Coding with AI
WRITE YOUR OWN APPS WITH CHATGPT
BARRY COLLINS REVEALS HOW TO TAME THE AI TO CODE APPS ON YOUR BEHALF
Of the many different things that large language models such as ChatGPT are capable of, coding is arguably the most impressive. There’s something mesmerising about watching the AI rattle out line after line of code, and then watching it run.
If you’ve got a great idea for app but don’t have the coding chops to make it happen, it’s certainly possible that the AI will be able to write it on your behalf – particularly if you’re coding in a popular language such as Python, which ChatGPT and rivals such as Claude and Google Gemini are right at home with.
I’ve now created several different apps with ChatGPT’s assistance. I’ve made an app that tracks your personal expenses, an app that helps split bills, and a Wordle-like game where you have to guess the name of a cricketer (that one’s in HTML/CSS, the others are in Python), among others.
None of them is particularly revolutionary, none of them will make me a millionaire. But the great thing about creating your apps with AI help is that you can design them to do exactly what you want them to, with no needless features or data sharing with Lord knows who.
I’ve learned a few things about coding with ChatGPT in the process, which I’ll pass on here, and then you can enjoy my 12-step tutorial showing you how I created an app that keeps track of all your monthly subscriptions/bills and when their contracts expire, to show you how it’s done.
THE AI CODING MINDSET
My first piece of advice is moderate your expectations. AI is great at knocking out little apps and utilities that handle a specific task, but it’s highly unlikely you’re going to code the next Photoshop or Excel with it.

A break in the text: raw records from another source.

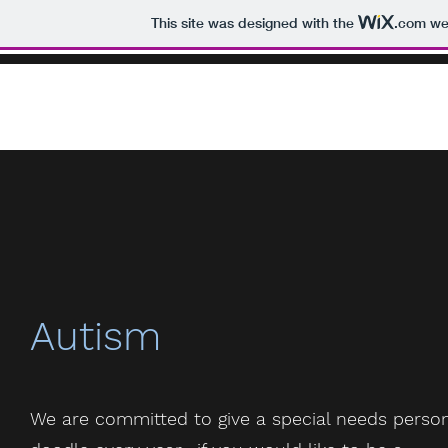
This site was designed with the
.com
web
Autism
We are committed to give a special needs perso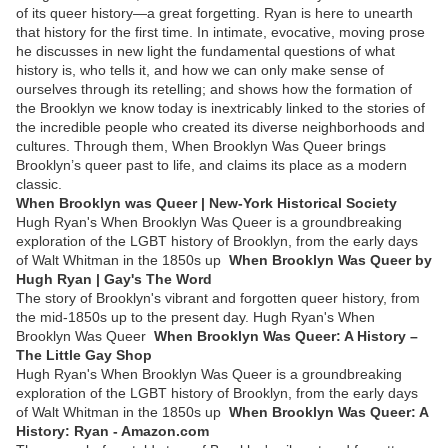
of its queer history—a great forgetting. Ryan is here to unearth
that history for the first time. In intimate, evocative, moving prose
he discusses in new light the fundamental questions of what
history is, who tells it, and how we can only make sense of
ourselves through its retelling; and shows how the formation of
the Brooklyn we know today is inextricably linked to the stories of
the incredible people who created its diverse neighborhoods and
cultures. Through them, When Brooklyn Was Queer brings
Brooklyn’s queer past to life, and claims its place as a modern
classic.
When Brooklyn was Queer | New-York Historical Society
Hugh Ryan's When Brooklyn Was Queer is a groundbreaking
exploration of the LGBT history of Brooklyn, from the early days
of Walt Whitman in the 1850s up
When Brooklyn Was Queer by
Hugh Ryan | Gay's The Word
The story of Brooklyn's vibrant and forgotten queer history, from
the mid-1850s up to the present day. Hugh Ryan's When
Brooklyn Was Queer
When Brooklyn Was Queer: A History –
The Little Gay Shop
Hugh Ryan's When Brooklyn Was Queer is a groundbreaking
exploration of the LGBT history of Brooklyn, from the early days
of Walt Whitman in the 1850s up
When Brooklyn Was Queer: A
History: Ryan - Amazon.com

Once you start to get past a few hundred of lines of code, the AI starts to lose its way. Think small.
In fact, one of the better coding projects I’ve completed with ChatGPT is a Google Chrome extension that lets me clip highlights or quotes from web pages and refer back to them later. Yes, there are probably a couple of dozen other extensions in the Google store that do that already, but not in the precise way I wanted. And that’s the key here: you can create something bespoke that does exactly what you want, and no more.